[Extracted information]

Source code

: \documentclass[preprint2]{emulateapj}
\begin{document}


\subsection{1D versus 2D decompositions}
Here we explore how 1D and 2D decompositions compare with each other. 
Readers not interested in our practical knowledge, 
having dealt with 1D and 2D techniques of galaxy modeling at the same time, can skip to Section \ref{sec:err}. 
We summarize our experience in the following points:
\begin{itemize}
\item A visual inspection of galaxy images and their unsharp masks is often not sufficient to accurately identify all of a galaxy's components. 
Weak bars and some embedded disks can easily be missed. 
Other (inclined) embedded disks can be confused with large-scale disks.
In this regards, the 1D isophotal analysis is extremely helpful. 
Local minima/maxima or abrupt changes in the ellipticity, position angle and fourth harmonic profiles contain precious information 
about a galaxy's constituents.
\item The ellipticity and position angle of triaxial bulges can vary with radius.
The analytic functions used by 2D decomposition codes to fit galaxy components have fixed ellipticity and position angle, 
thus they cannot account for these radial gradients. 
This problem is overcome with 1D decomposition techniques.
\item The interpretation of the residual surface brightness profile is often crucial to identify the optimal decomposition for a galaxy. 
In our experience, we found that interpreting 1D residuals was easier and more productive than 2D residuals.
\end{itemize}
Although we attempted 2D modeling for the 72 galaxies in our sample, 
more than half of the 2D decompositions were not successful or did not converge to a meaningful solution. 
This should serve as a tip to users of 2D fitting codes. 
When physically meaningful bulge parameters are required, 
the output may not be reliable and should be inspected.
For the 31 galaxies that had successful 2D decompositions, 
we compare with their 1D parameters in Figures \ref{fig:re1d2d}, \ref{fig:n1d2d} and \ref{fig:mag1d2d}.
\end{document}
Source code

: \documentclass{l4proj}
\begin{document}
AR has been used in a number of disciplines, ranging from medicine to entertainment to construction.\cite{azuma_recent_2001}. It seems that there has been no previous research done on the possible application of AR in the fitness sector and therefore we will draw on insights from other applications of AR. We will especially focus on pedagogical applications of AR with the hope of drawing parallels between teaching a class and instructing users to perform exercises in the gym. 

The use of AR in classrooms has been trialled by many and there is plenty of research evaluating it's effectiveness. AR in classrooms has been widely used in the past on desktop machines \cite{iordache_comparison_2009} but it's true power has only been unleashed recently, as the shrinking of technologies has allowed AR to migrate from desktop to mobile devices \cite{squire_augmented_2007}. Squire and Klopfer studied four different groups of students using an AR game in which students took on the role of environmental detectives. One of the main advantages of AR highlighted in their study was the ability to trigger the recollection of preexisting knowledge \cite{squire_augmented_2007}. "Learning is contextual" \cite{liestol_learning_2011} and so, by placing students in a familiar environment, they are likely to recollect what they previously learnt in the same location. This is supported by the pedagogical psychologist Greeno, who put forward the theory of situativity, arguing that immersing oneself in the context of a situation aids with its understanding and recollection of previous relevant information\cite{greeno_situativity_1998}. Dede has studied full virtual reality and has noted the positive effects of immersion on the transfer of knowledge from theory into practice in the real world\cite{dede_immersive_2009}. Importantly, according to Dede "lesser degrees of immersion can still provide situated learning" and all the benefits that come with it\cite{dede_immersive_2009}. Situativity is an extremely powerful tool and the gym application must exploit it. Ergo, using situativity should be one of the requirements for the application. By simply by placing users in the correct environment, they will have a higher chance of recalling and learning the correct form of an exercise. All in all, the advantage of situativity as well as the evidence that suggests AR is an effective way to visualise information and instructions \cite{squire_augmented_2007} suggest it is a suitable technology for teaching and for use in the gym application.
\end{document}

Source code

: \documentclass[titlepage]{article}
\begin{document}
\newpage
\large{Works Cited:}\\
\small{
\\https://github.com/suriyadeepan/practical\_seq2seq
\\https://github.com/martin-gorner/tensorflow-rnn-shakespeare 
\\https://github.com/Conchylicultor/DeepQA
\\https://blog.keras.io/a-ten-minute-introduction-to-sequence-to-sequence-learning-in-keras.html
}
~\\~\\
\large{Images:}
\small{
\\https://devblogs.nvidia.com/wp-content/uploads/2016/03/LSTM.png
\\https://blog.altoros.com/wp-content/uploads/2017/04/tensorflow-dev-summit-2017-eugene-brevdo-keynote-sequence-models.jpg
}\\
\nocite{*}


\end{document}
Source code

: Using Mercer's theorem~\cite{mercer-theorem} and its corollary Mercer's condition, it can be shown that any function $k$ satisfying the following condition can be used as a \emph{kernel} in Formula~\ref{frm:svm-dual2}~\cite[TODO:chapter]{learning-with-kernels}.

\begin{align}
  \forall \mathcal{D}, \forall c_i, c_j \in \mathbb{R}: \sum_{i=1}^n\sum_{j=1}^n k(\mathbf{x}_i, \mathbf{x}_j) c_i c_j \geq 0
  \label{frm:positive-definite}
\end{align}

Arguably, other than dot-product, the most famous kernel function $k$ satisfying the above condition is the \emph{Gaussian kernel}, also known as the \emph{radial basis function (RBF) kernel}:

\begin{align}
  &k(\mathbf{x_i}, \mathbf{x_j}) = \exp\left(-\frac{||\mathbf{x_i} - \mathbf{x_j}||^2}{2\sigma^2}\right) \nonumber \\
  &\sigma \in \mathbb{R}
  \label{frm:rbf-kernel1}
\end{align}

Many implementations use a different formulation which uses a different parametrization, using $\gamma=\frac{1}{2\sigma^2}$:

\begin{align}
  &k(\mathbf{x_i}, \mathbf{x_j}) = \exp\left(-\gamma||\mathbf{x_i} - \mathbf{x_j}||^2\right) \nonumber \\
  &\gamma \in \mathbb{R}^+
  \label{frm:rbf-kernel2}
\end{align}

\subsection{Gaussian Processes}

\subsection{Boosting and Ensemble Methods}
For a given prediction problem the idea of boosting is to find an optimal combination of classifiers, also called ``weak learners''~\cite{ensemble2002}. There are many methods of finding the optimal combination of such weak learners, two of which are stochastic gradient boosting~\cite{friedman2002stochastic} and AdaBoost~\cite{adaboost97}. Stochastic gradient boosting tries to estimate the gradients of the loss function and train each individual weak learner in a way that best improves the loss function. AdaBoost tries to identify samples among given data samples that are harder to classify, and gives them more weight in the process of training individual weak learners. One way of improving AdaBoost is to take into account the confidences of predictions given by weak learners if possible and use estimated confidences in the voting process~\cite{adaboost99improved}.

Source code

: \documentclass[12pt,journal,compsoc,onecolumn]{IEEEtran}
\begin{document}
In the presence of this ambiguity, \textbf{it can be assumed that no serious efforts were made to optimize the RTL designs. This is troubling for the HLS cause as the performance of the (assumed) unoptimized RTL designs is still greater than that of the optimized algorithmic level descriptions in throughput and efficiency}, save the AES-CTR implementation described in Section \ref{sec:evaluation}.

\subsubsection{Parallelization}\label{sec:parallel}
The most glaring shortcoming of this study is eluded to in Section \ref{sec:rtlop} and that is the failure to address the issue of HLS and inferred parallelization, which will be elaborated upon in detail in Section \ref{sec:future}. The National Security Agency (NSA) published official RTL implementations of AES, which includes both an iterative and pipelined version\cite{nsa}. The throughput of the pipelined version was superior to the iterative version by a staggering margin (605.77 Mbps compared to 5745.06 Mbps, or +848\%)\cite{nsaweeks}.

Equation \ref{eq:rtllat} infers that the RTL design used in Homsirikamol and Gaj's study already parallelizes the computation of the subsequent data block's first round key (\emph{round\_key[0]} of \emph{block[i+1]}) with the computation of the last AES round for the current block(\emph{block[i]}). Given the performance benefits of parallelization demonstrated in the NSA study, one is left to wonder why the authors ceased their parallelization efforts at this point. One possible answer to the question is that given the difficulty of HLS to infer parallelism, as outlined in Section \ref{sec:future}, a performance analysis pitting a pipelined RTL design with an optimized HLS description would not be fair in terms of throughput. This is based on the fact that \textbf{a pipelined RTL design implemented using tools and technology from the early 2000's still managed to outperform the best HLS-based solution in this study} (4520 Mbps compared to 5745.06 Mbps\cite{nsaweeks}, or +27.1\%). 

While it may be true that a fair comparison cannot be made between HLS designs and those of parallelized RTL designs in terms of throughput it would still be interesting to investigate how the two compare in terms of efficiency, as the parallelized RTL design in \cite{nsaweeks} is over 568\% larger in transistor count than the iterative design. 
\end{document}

[/Extracted information]

▸ **The task**: In the listing above, find the line with "When physically meaningful" and the line with "AR has been"; output exactly those lines and all lines between them.

▸ **Response for this exercise**:
When physically meaningful bulge parameters are required, 
the output may not be reliable and should be inspected.
For the 31 galaxies that had successful 2D decompositions, 
we compare with their 1D parameters in Figures \ref{fig:re1d2d}, \ref{fig:n1d2d} and \ref{fig:mag1d2d}.
\end{document}
Source code

: \documentclass{l4proj}
\begin{document}
AR has been used in a number of disciplines, ranging from medicine to entertainment to construction.\cite{azuma_recent_2001}. It seems that there has been no previous research done on the possible application of AR in the fitness sector and therefore we will draw on insights from other applications of AR. We will especially focus on pedagogical applications of AR with the hope of drawing parallels between teaching a class and instructing users to perform exercises in the gym. 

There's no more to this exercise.